# What this task involves
Revise the listing below so that every occurrence of "y-axis" reads "vertical axis", leaving all other text unchanged. Omit the pictures from your output.

━━━ Material provided

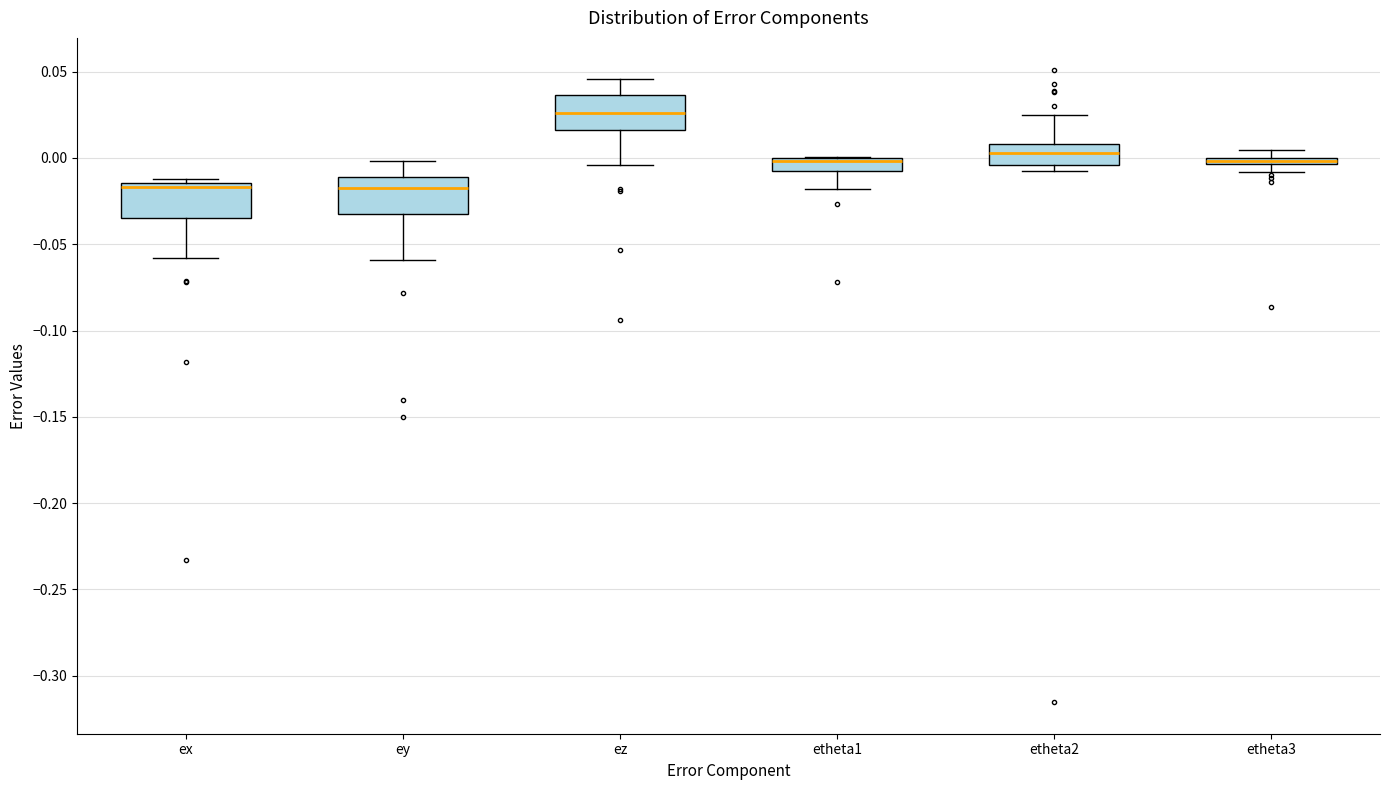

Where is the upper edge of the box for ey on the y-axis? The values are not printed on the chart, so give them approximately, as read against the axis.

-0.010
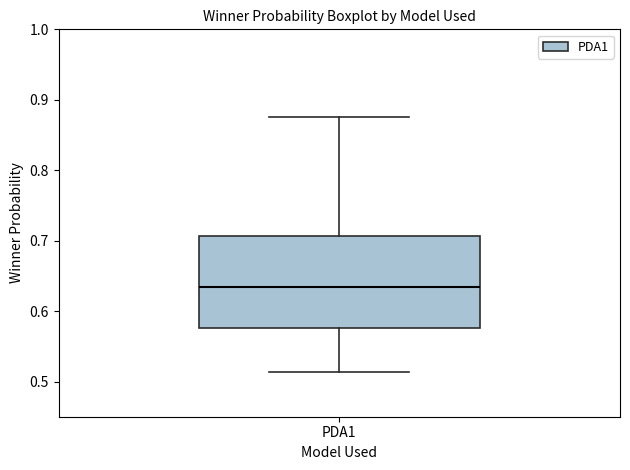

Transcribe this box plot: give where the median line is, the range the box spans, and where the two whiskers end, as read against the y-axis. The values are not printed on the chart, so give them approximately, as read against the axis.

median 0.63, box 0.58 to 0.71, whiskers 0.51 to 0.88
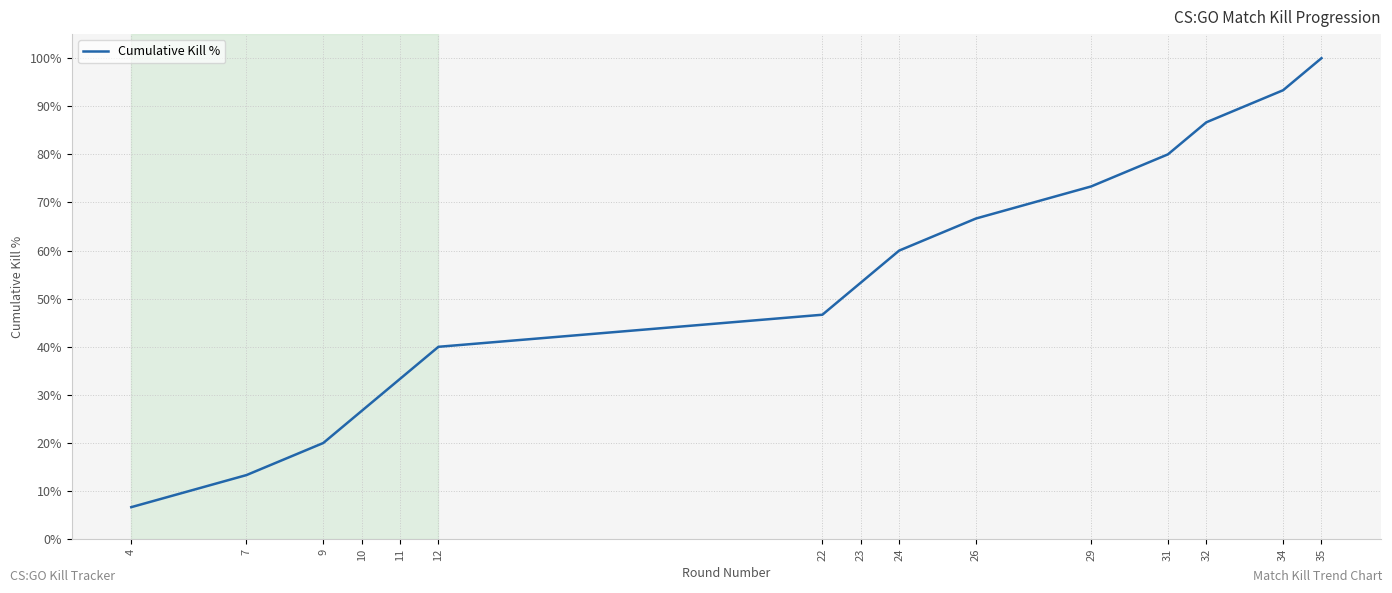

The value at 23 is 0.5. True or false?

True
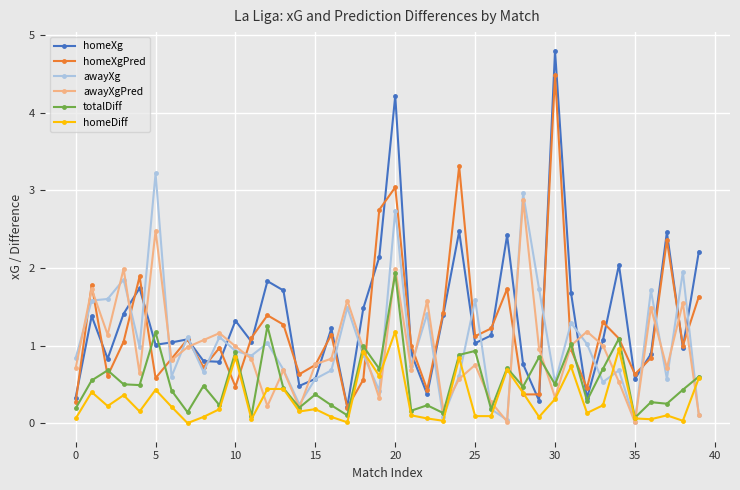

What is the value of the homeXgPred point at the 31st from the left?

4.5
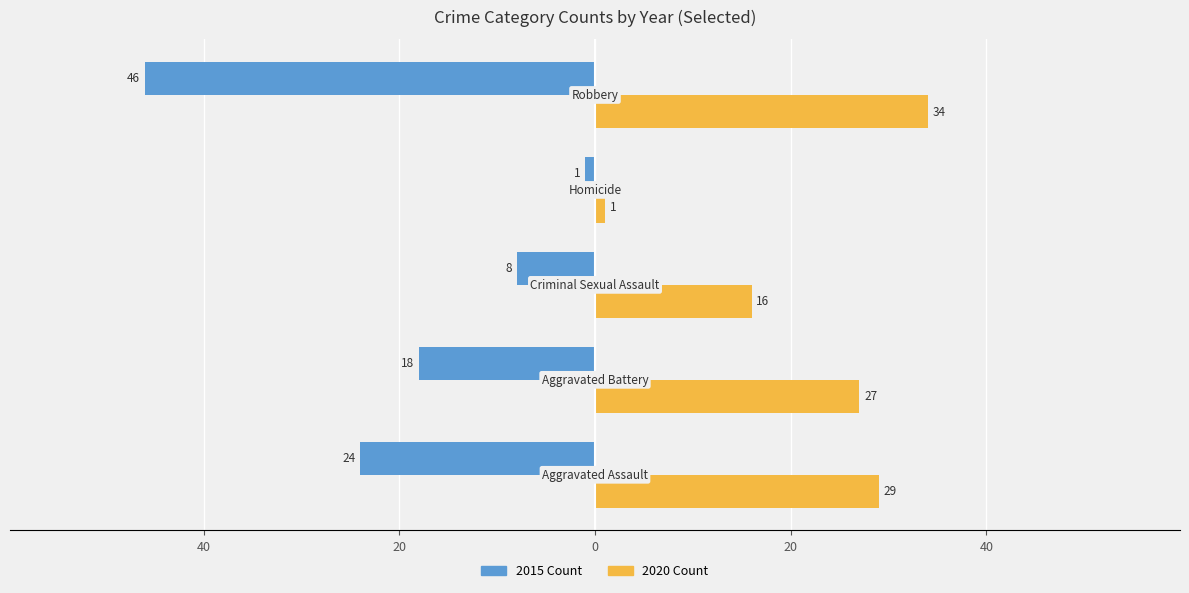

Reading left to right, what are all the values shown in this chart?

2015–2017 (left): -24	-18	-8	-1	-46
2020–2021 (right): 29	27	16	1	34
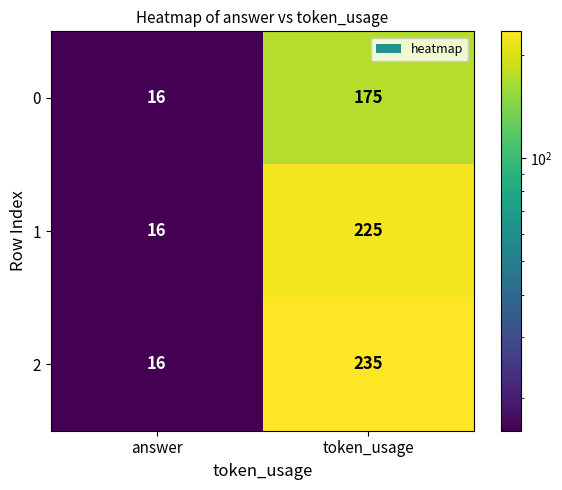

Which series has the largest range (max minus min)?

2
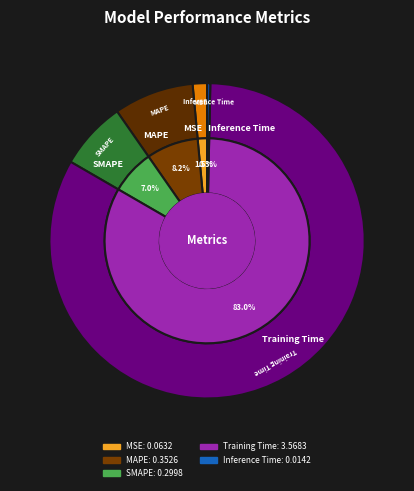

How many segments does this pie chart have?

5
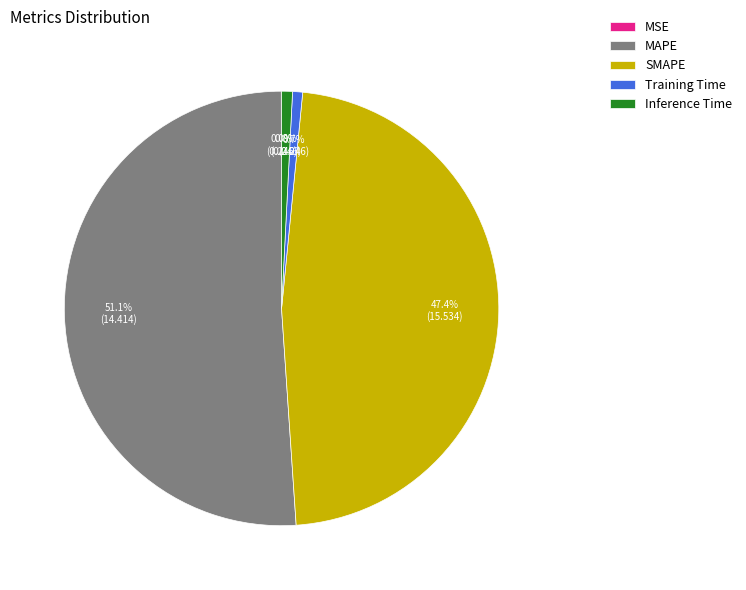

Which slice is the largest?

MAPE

━━━━━━

# Output of the task
Where is the upper edge of the box for ey on the vertical axis? The values are not printed on the chart, so give them approximately, as read against the axis.

-0.010

Transcribe this box plot: give where the median line is, the range the box spans, and where the two whiskers end, as read against the vertical axis. The values are not printed on the chart, so give them approximately, as read against the axis.

median 0.63, box 0.58 to 0.71, whiskers 0.51 to 0.88

The value at 23 is 0.5. True or false?

True

What is the value of the homeXgPred point at the 31st from the left?

4.5

Reading left to right, what are all the values shown in this chart?

2015–2017 (left): -24	-18	-8	-1	-46
2020–2021 (right): 29	27	16	1	34

Which series has the largest range (max minus min)?

2

How many segments does this pie chart have?

5

Which slice is the largest?

MAPE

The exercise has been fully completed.